Dans une conférence- débat animée conjointement par plus de quinze organisations de la société civile ce vendredi 18 novembre 2016 à Bujumbura, la Belgique a été accusée de continuer à encourager et à soutenir l’insurrection au Burundi pour perturber la paix et la sécurité. Les présentations tournaient autour du thème : « la dénonciation du rôle de la Belgique dans la triste histoire du Burundi et dans la déstabilisation de la paix et la sécurité au Burundi en complicité avec certains Burundais de la société civile ».
La conférence- débat a été introduite par une prière articulée autour de l’écriture sainte de Rome 8, verset 31 qui a été expliquée comme suit : si c’est ainsi qu’est-ce qu’il faut dire ? Si Dieu est de notre côté qui peut nous battre et nous vaincre ? Elle a été suivie de l’hymne nationale avant plus de dix présentations.
Les exposés développés sont notamment : « la complicité de la Belgique dans les manifestations violentes et putsch manqué du mai 2015, rôle de la Belgique dans la triste histoire du Burundi, les manifestations d’avril 2015 : leur nature et conséquences, jeunesse face aux manipulations : comment les prévenir… ».

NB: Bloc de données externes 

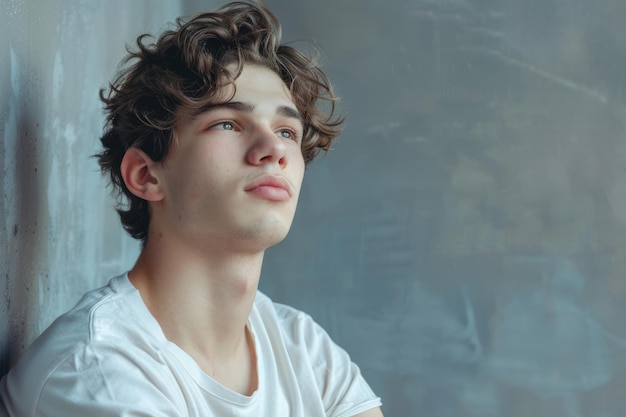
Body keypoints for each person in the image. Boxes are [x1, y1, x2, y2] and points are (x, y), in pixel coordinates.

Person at [0, 1, 383, 416]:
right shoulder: (96, 370)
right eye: (228, 124)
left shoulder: (303, 350)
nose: (274, 149)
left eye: (286, 130)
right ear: (146, 175)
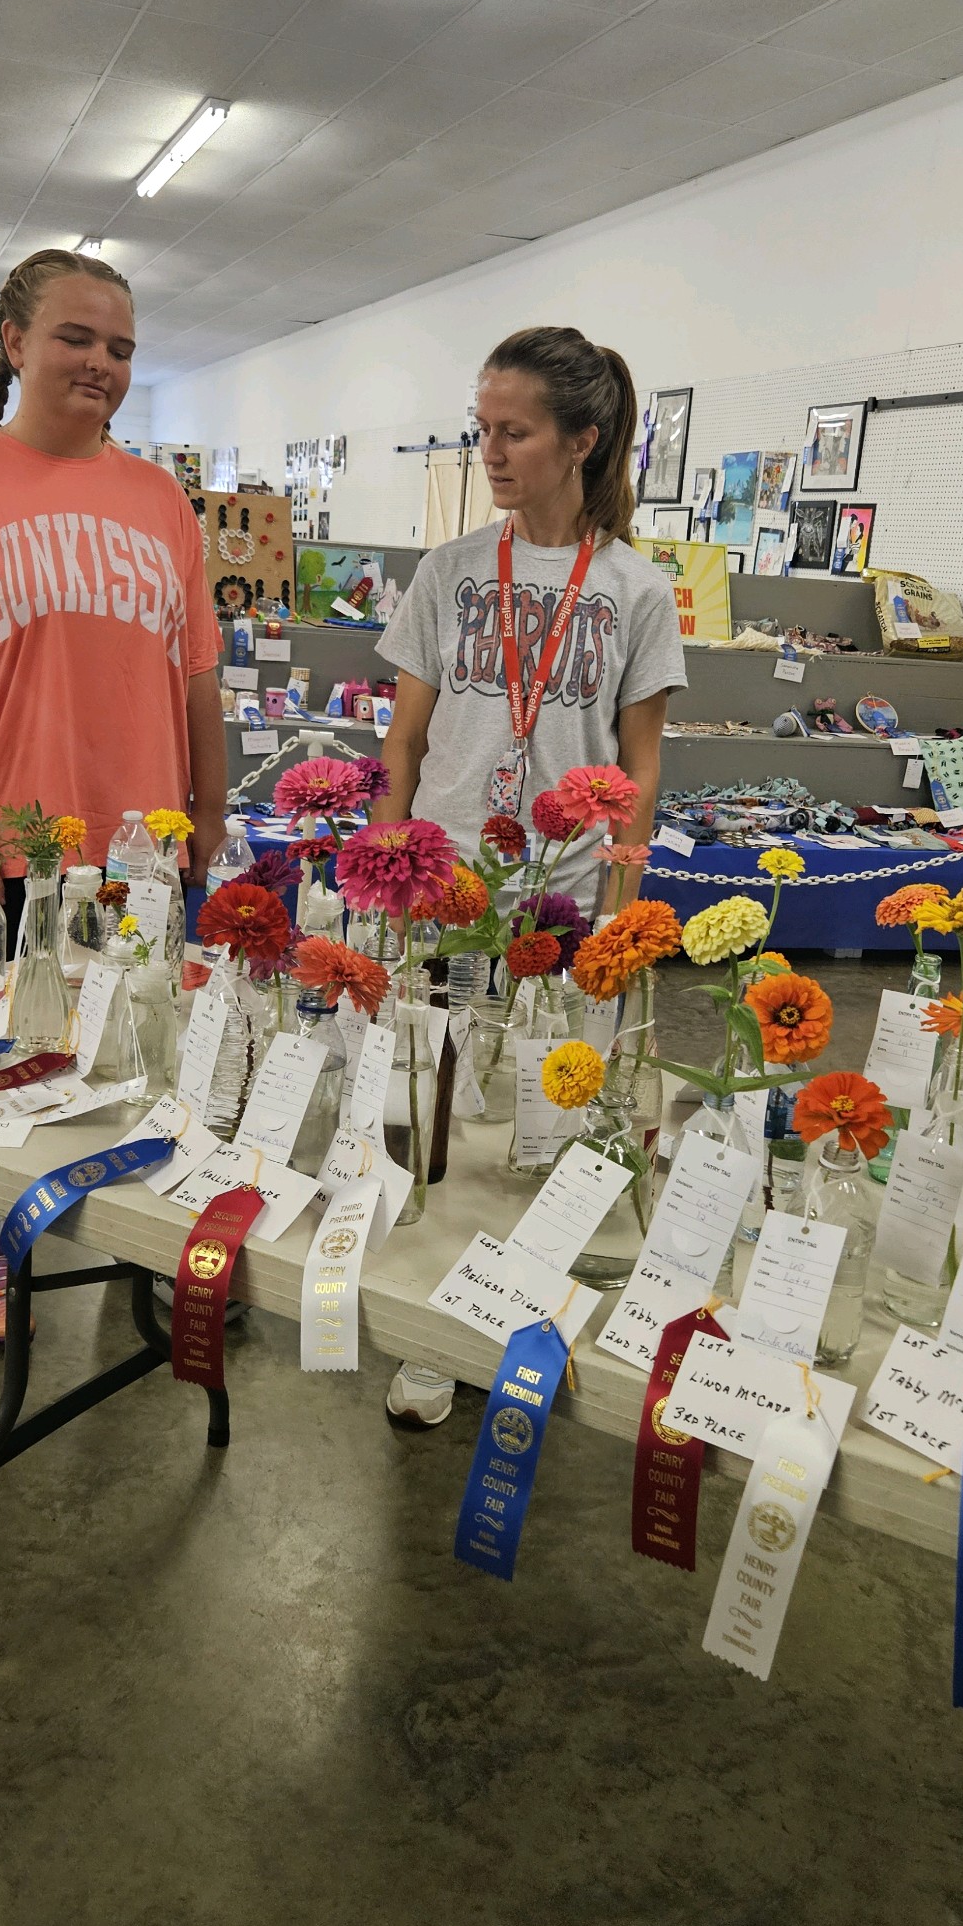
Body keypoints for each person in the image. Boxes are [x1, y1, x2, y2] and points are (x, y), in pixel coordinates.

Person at [0, 246, 226, 1343]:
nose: (101, 364)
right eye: (75, 337)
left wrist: (208, 818)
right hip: (15, 843)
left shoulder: (160, 499)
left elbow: (197, 676)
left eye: (120, 347)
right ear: (16, 342)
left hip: (145, 851)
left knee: (156, 1055)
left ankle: (162, 1244)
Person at [372, 324, 687, 1425]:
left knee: (545, 1122)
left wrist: (624, 908)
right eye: (483, 429)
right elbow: (403, 743)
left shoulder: (637, 590)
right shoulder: (449, 571)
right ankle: (431, 1330)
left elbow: (639, 764)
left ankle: (522, 1311)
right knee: (442, 1110)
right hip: (451, 889)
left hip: (567, 896)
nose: (491, 452)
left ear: (581, 440)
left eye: (513, 433)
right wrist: (385, 867)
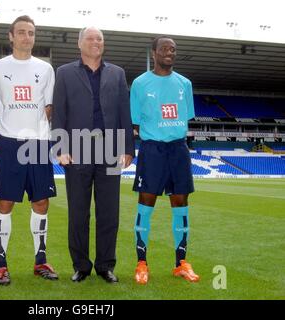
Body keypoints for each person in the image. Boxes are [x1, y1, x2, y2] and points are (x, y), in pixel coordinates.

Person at [52, 27, 134, 283]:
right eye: (90, 38)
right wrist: (60, 147)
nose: (96, 42)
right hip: (77, 149)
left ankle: (105, 265)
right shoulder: (64, 73)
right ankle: (81, 266)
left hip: (110, 150)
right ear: (79, 44)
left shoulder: (117, 73)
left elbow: (124, 111)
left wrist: (128, 147)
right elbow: (59, 111)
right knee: (78, 212)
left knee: (109, 212)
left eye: (99, 38)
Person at [0, 15, 58, 285]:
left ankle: (40, 261)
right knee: (5, 203)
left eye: (31, 33)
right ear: (11, 36)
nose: (27, 37)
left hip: (38, 143)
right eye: (22, 32)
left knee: (41, 203)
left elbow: (50, 109)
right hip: (9, 142)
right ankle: (1, 264)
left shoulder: (46, 69)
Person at [130, 36, 200, 285]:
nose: (169, 52)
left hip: (178, 150)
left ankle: (181, 263)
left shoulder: (185, 84)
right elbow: (135, 121)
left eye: (173, 49)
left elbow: (185, 117)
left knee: (180, 204)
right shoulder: (140, 83)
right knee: (146, 204)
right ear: (154, 52)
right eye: (164, 49)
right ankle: (142, 263)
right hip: (152, 150)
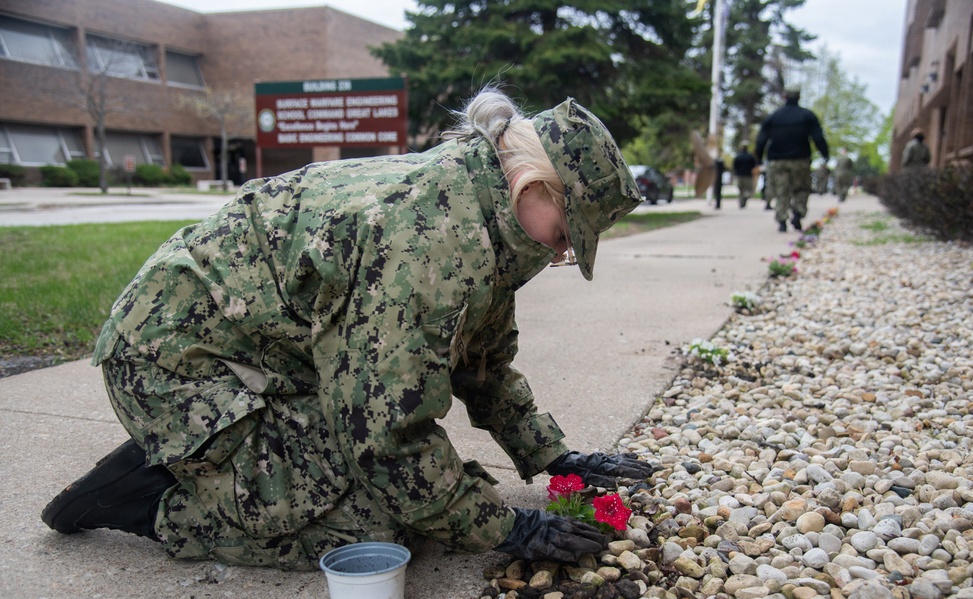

Dans les présentations, les conférenciers, des représentants des organisations de la société civile encore actives au pays, ont convergé pour demander au gouvernement burundais de suspendre toute coopération avec la Belgique accusée de traiter le Burundi comme un esclave.
Certaines organisations de la société civile dont les représentants sont en exile ont été reprochée de « se lancer dans une campagne de diabolisation du gouvernement burundais pour ternir l’image du pays ».
Les animateurs de la conférence-débat ont félicité le gouvernement pour la gratuité des soins pour les moins de cinq ans et les femmes enceintes ainsi que la gratuité de l’éducation au primaire. Ils ont déclaré que le sénat belge qui se prépare à recevoir lundi 21 novembre 2016 des représentants de la société civile en exile est mal intentionné. Ils ont encouragé le gouvernement burundais à « continuer » à respecter toutes les dispositions de la déclaration universelle des droits de l’homme.